A cheerful and sporting competitor, she crushed the opposition, never losing an important match, only occasionally losing a set. She helped the U.S. beat Britain in the Wightman Cup matches of 1951-54, winning all seven of her singles.
Fifteen years after Don Budge scored the first Grand Slam, Connolly traveled the same route in 1953, winning all the major singles championships (Australian, French, Wimbledon, U.S.) within a calendar year to achieve the first female Slam. She lost only one set in doing so.
Following the Aussie triumph over doubles partner and fellow Californian, Julie Sampson, 6-3, 6-2, Maureen had to get past Hart: 6-2, 6-4, at the French, 8-6, 7-5, at Wimbledon, 6-2, 6-4, in the home stretch. That season she won 10 of 12 tournaments on a 61-2 match record. By winning the three French titles in 1954 she became the fourth of five players to score a triple in Paris.

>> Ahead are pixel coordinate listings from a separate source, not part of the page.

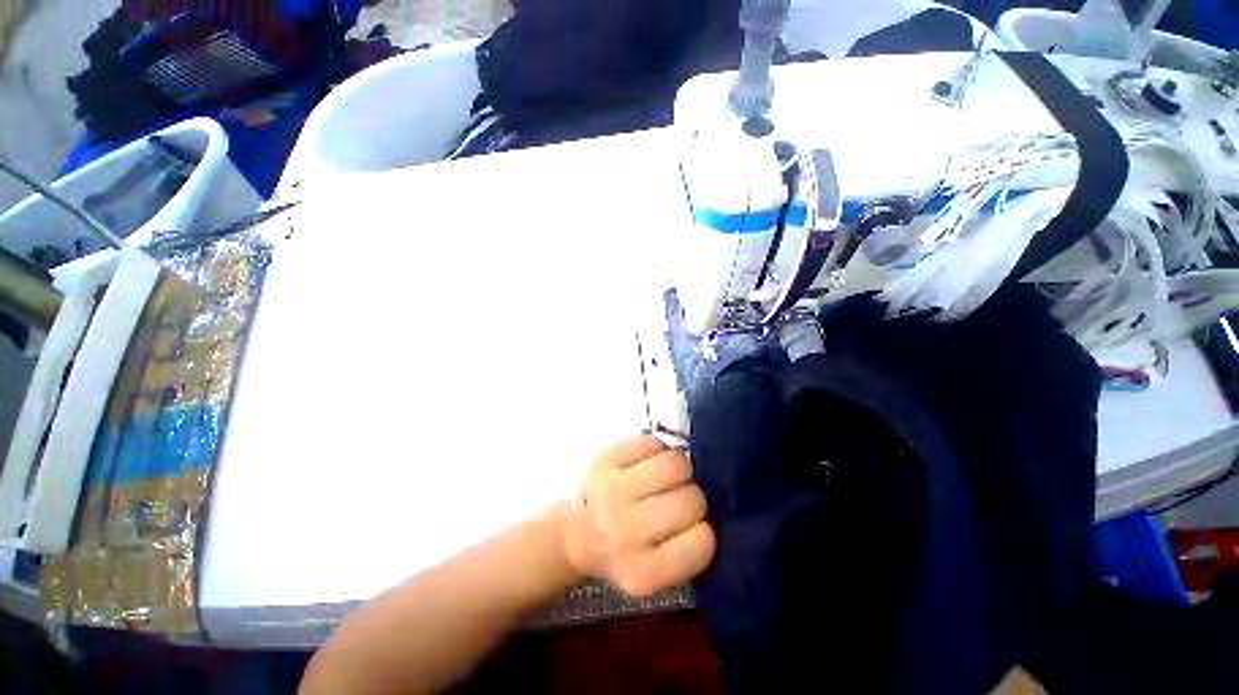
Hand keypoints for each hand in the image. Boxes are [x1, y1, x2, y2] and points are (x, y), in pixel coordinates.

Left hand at [564, 437, 715, 597]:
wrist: (572, 531)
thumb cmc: (620, 552)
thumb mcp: (653, 573)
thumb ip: (685, 551)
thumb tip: (714, 506)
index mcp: (641, 573)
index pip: (703, 542)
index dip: (702, 530)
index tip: (690, 527)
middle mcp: (624, 532)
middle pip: (692, 499)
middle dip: (692, 496)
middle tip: (676, 498)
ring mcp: (611, 490)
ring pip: (675, 464)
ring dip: (679, 468)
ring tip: (665, 476)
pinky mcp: (603, 459)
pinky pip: (651, 443)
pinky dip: (657, 449)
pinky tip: (647, 462)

Nobody has measured up to her perfect record in the majors after early U.S. defeats in 1949-50. She sailed through nine successive majors (three U.S., three Wimbledons, two French, one Australian), unbeaten in 50 matches. The closest to that were four other greats who won six straight: Budge, 1937-38; Margaret Court, 1969-70; Martina Navratilova, 1983-84; Steffi Graf, 1995-96. Helen Wills Moody, who played irregularly, won 15 straight majors between 1924 and 1933.
In 1954 her playing career ended with heartbreaking suddenness, aborted by an unusual traffic accident, not long after she won her last titles, the U.S. Clay singles and doubles. While riding horseback, she was struck by a truck, severely injuring a leg. "I knew immediately I'd never play again," she said. By then she was Mrs, Norman Brinker. She recovered sufficiently to give tennis instruction, and helped a number of players with their games, but she died at 34 in 1969 of cancer.
She was inducted into the Hall of Fame in 1968 and is memorialized by the Maureen Connolly Brinker Cup, an international team competition between the U.S. and Britain for girls under 21.
"Whenever a great player comes along you have to ask,'could she have beaten Maureen?" That was the standard of Lance Tingay, the Hall of Fame tennis correspondent of the Daily Telegraph of London. "In every case the answer is, I think not."